Когда я был мальчиком, в русских, немецких или итальянских школах детей учили, что грех убивать, красть, оскорблять родителей, завидовать чужому счастью; школьники знали на память десять заповедей. Во французских школах после отделения церкви от государства ввели новый предмет - «мораль»-: десять заповедей были обновлены с помощью басен Лафонтена, а статьи уголовного кодекса украшены цитатами из Гюго. Дом строят не с крыши, и потомки будут говорить о середине XX века как об эпохе больших научных, социальных и технических открытий, но не как о времени гармоничного расцвета человека: в наши дни образование повсюду опережает воспитание, физика оставляет позади себя искусство, и люди, приближаясь к радиоактивным двигателям, не снабжены тормозами подлинной морали. Совесть - понятие отнюдь не религиозное, и Чехов, не будучи верующим, обладал (как и другие представители русской литературы XIX века) обостренной совестью. Иногда мне кажется, что необходимо восстановить понятие совести; однако я выхожу за пределы и этой главы, и всей моей книги.

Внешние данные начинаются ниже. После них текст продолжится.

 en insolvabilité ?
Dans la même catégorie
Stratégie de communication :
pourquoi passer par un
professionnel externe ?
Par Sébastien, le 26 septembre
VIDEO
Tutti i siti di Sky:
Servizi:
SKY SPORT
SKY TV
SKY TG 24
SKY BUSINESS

Я помню одного нашего лектора, который в 1932 году уверял, будто открытия Эйнштейна - попытка воскресить идеализм, даже мистику. Новая наука встретила много неожиданных препятствий: роды всегда трудны. За тридцать лет успехи ученых стали настолько очевидными, что изменилось сознание любого среднего человека. Наука Х!Х века теперь кажется тесной уютной квартирой. Вероятно, нечто подобное, хотя и в меньшей степени, переживали люди позднего Возрождения, поняв, что Земля не центр вселенной. По-новому встало перед нами понятие бесконечности. То, что казалось абсолютно реальным, превращается в абстракцию, а вчерашняя абстракция становится реальностью.

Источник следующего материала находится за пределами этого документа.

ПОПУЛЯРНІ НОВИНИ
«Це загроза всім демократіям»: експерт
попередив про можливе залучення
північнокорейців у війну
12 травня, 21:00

Когда развитие физики и ее роль в создании ядерного оружия дошли до сознания политиков, военных, да и простых людей, все начали задумываться над возможностью уничтожения жизни на нашей планете. Есть два выхода - накапливать ядерное оружие или согласиться на всеобщее разоружение. Я продолжаю ездить на различные совещания или конференции сторонников мира, на встречи «Круглого стола». Скептики норой мне напоминают прошлое - и Гаагскую конференцию, и конгресс в Амстердаме, организованный перед второй мировой войной,- говорят о моей наивности. Наивны, пожалуй, скептики. Прежде разоружение было утопией идеалистов или лицемерием грабителей. Когда один тигр говорил другому, что нужно вырвать клыки и обстричь когти, они надеялись этим успокоить многомиллионные отары овец. Теперь тигры поняли, что атомная война не стратегические планы, не вопрос о том, у кого больше нефти, стали или даже урана, а мгновенное и всеобщее истребление. Разоружение стало реальной потребностью всех, и если продолжаются споры о его осуществлении, то только потому, что традиции в международной политике куда крепче, чем в естествознании. Вопрос в одном: обгонят ли предостережения физиков рутину дипломатов и осознают ли различные правительства необходимость перейти от разговоров к делу до того, как вздорный случай вызовет катастрофу.